Starbucks Once Again Fails To Stop New Hampshire Company From Selling ‘Charbucks’ Coffee
Black Bear has been fighting the legal battle with Starbucks over the Charbucks name for more than a decade.
It’s been a couple years since we last heard about the Starbucks v. Charbucks legal battle, pitting the Seattle coffee colossus against Black Bear Micro Roastery, a family-owned operation out of New Hampshire. At the time, a federal court had shot down Starbucks’ claim of trademark dilution, but that didn’t stop the company from appealing… only to lose in court again this week.
Black Bear freely admits to having made up the Charbucks name for one of its blends as a way of mocking Starbucks — whose beans some coffee aficionados insist are over-roasted — after that company snatched up a local Boston coffee chain.
In 2011, a U.S. District Court judge ruled that the Charbucks blend names and marks are “only weakly associated with the minimally similar Starbucks marks and, thus, are not likely to impair the distinctiveness of the famous Starbucks marks,” and stated that Starbucks had failed to prove that the possible confusion was likely to cause “dilution by blurring” of the Starbucks trademark.
And so Starbucks appealed that decision to the 2nd U.S. Circuit Court, but Reuters reports that the appeals panel let the District Court ruling stand this week.
To make its case against Black Bear, Starbucks had commissioned a telephone survey of 600 people, which — not surprisingly — found that the number one association with the name “Charbucks” is the name “Starbucks.”
The District Court judge had criticized the survey for playing word-association games rather than testing how consumers would react to the Charbucks brand in a commercial setting.
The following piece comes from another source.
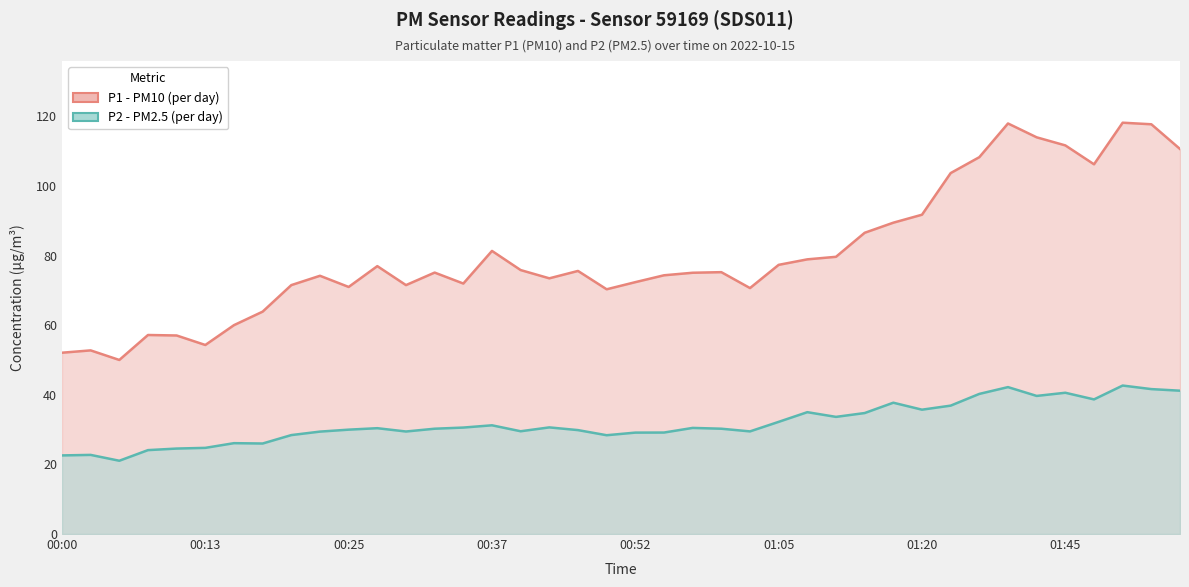

How many values in the P2 (PM2.5) series are below 30?

18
And while the Charbucks/Starbucks association was the most frequently cited, only 30.5% of respondents made the connection, a number the District Court judge deemed “relatively small.”
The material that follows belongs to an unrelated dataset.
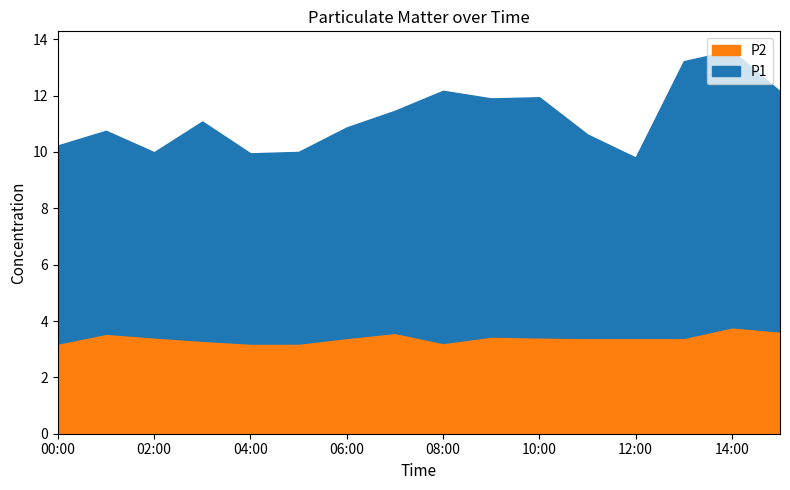

True or false: P2 and P1 intersect in this chart.

False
The appeals panel agreed, calling the survey “fundamentally flawed” for not testing the real-world branding of Charbucks, which does not physically resemble any existing Starbucks branding.
“Viewed in light of Starbucks’ fame… the fact that more survey participants did not think of ‘Starbucks’ upon hearing ‘Charbucks’ reinforces the district court’s finding that the marks are only minimally similar,” wrote the panel.
Now we wait to see just how high up the legal ladder Starbucks wants to take this case.